[The exercise] Please copy each of the lines below word for word, keeping every character, space, and line break unchanged.

[Task material]
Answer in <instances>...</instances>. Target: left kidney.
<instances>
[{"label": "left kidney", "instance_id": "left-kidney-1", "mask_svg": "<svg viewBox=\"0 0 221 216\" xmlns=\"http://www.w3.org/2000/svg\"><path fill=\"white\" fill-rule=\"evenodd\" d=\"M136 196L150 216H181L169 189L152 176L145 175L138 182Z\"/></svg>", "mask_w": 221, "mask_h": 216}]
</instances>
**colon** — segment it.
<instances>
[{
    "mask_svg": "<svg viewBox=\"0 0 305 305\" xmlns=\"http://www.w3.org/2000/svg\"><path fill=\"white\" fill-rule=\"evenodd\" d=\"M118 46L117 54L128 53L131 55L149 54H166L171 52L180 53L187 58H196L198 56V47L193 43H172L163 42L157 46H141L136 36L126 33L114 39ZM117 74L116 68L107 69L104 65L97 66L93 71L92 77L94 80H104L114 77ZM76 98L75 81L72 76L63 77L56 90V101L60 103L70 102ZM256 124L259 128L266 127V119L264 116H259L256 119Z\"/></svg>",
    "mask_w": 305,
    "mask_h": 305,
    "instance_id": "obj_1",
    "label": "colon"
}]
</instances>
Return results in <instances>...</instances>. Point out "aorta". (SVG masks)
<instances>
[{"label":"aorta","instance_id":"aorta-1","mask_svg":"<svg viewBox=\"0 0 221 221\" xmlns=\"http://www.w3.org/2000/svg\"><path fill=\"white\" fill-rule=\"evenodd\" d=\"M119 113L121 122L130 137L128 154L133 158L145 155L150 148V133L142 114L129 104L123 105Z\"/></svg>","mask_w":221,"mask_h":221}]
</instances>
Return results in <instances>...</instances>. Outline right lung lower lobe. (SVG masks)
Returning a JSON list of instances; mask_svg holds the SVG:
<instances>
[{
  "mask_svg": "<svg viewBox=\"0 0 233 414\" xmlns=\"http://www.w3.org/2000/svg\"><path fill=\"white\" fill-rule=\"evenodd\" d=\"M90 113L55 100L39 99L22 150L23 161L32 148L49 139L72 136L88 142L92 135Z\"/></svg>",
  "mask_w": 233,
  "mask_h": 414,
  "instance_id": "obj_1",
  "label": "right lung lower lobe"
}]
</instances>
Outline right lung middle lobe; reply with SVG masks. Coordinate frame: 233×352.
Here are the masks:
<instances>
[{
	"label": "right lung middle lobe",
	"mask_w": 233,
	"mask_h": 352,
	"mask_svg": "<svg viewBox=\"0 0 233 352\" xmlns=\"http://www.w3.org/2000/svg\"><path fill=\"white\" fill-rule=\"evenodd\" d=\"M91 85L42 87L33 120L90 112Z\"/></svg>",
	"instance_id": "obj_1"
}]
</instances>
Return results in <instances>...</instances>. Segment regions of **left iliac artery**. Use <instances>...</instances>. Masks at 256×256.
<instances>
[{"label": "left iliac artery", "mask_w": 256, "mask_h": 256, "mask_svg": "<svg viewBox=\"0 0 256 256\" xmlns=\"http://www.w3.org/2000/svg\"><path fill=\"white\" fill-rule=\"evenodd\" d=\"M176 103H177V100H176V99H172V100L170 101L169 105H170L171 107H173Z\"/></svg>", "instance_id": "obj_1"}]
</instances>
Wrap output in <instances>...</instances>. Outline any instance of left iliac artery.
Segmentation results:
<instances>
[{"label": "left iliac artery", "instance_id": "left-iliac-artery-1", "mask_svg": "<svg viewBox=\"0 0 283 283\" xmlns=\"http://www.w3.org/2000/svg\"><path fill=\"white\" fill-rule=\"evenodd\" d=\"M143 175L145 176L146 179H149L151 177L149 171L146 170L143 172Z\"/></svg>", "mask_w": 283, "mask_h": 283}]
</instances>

[Final answer]
Answer in <instances>...</instances>. Target: left kidney.
<instances>
[{"label": "left kidney", "instance_id": "left-kidney-1", "mask_svg": "<svg viewBox=\"0 0 221 216\" xmlns=\"http://www.w3.org/2000/svg\"><path fill=\"white\" fill-rule=\"evenodd\" d=\"M136 196L150 216H181L169 189L152 176L145 175L138 182Z\"/></svg>", "mask_w": 221, "mask_h": 216}]
</instances>
**colon** — segment it.
<instances>
[{
    "mask_svg": "<svg viewBox=\"0 0 305 305\" xmlns=\"http://www.w3.org/2000/svg\"><path fill=\"white\" fill-rule=\"evenodd\" d=\"M118 46L117 54L128 53L131 55L149 54H166L171 52L180 53L187 58H196L198 56V47L193 43H172L163 42L157 46H141L136 36L126 33L114 39ZM117 74L116 68L107 69L104 65L97 66L93 71L92 77L94 80H104L114 77ZM76 98L75 81L72 76L63 77L56 90V101L60 103L70 102ZM256 124L259 128L266 127V119L264 116H259L256 119Z\"/></svg>",
    "mask_w": 305,
    "mask_h": 305,
    "instance_id": "obj_1",
    "label": "colon"
}]
</instances>
Return results in <instances>...</instances>. Point out "aorta". (SVG masks)
<instances>
[{"label":"aorta","instance_id":"aorta-1","mask_svg":"<svg viewBox=\"0 0 221 221\" xmlns=\"http://www.w3.org/2000/svg\"><path fill=\"white\" fill-rule=\"evenodd\" d=\"M119 113L121 122L130 137L128 154L133 158L145 155L150 148V133L142 114L129 104L123 105Z\"/></svg>","mask_w":221,"mask_h":221}]
</instances>
Return results in <instances>...</instances>. Outline right lung lower lobe. (SVG masks)
Returning a JSON list of instances; mask_svg holds the SVG:
<instances>
[{
  "mask_svg": "<svg viewBox=\"0 0 233 414\" xmlns=\"http://www.w3.org/2000/svg\"><path fill=\"white\" fill-rule=\"evenodd\" d=\"M90 113L55 100L39 99L22 150L23 161L32 148L49 139L72 136L88 142L92 135Z\"/></svg>",
  "mask_w": 233,
  "mask_h": 414,
  "instance_id": "obj_1",
  "label": "right lung lower lobe"
}]
</instances>
Outline right lung middle lobe; reply with SVG masks. Coordinate frame: 233×352.
Here are the masks:
<instances>
[{
	"label": "right lung middle lobe",
	"mask_w": 233,
	"mask_h": 352,
	"mask_svg": "<svg viewBox=\"0 0 233 352\" xmlns=\"http://www.w3.org/2000/svg\"><path fill=\"white\" fill-rule=\"evenodd\" d=\"M91 85L42 87L33 120L90 112Z\"/></svg>",
	"instance_id": "obj_1"
}]
</instances>
Return results in <instances>...</instances>. Segment regions of **left iliac artery**. Use <instances>...</instances>. Masks at 256×256.
<instances>
[{"label": "left iliac artery", "mask_w": 256, "mask_h": 256, "mask_svg": "<svg viewBox=\"0 0 256 256\" xmlns=\"http://www.w3.org/2000/svg\"><path fill=\"white\" fill-rule=\"evenodd\" d=\"M176 103H177V100H176V99H172V100L170 101L169 105H170L171 107H173Z\"/></svg>", "instance_id": "obj_1"}]
</instances>
Wrap output in <instances>...</instances>. Outline any instance of left iliac artery.
Segmentation results:
<instances>
[{"label": "left iliac artery", "instance_id": "left-iliac-artery-1", "mask_svg": "<svg viewBox=\"0 0 283 283\" xmlns=\"http://www.w3.org/2000/svg\"><path fill=\"white\" fill-rule=\"evenodd\" d=\"M143 175L145 176L146 179H149L151 177L149 171L146 170L143 172Z\"/></svg>", "mask_w": 283, "mask_h": 283}]
</instances>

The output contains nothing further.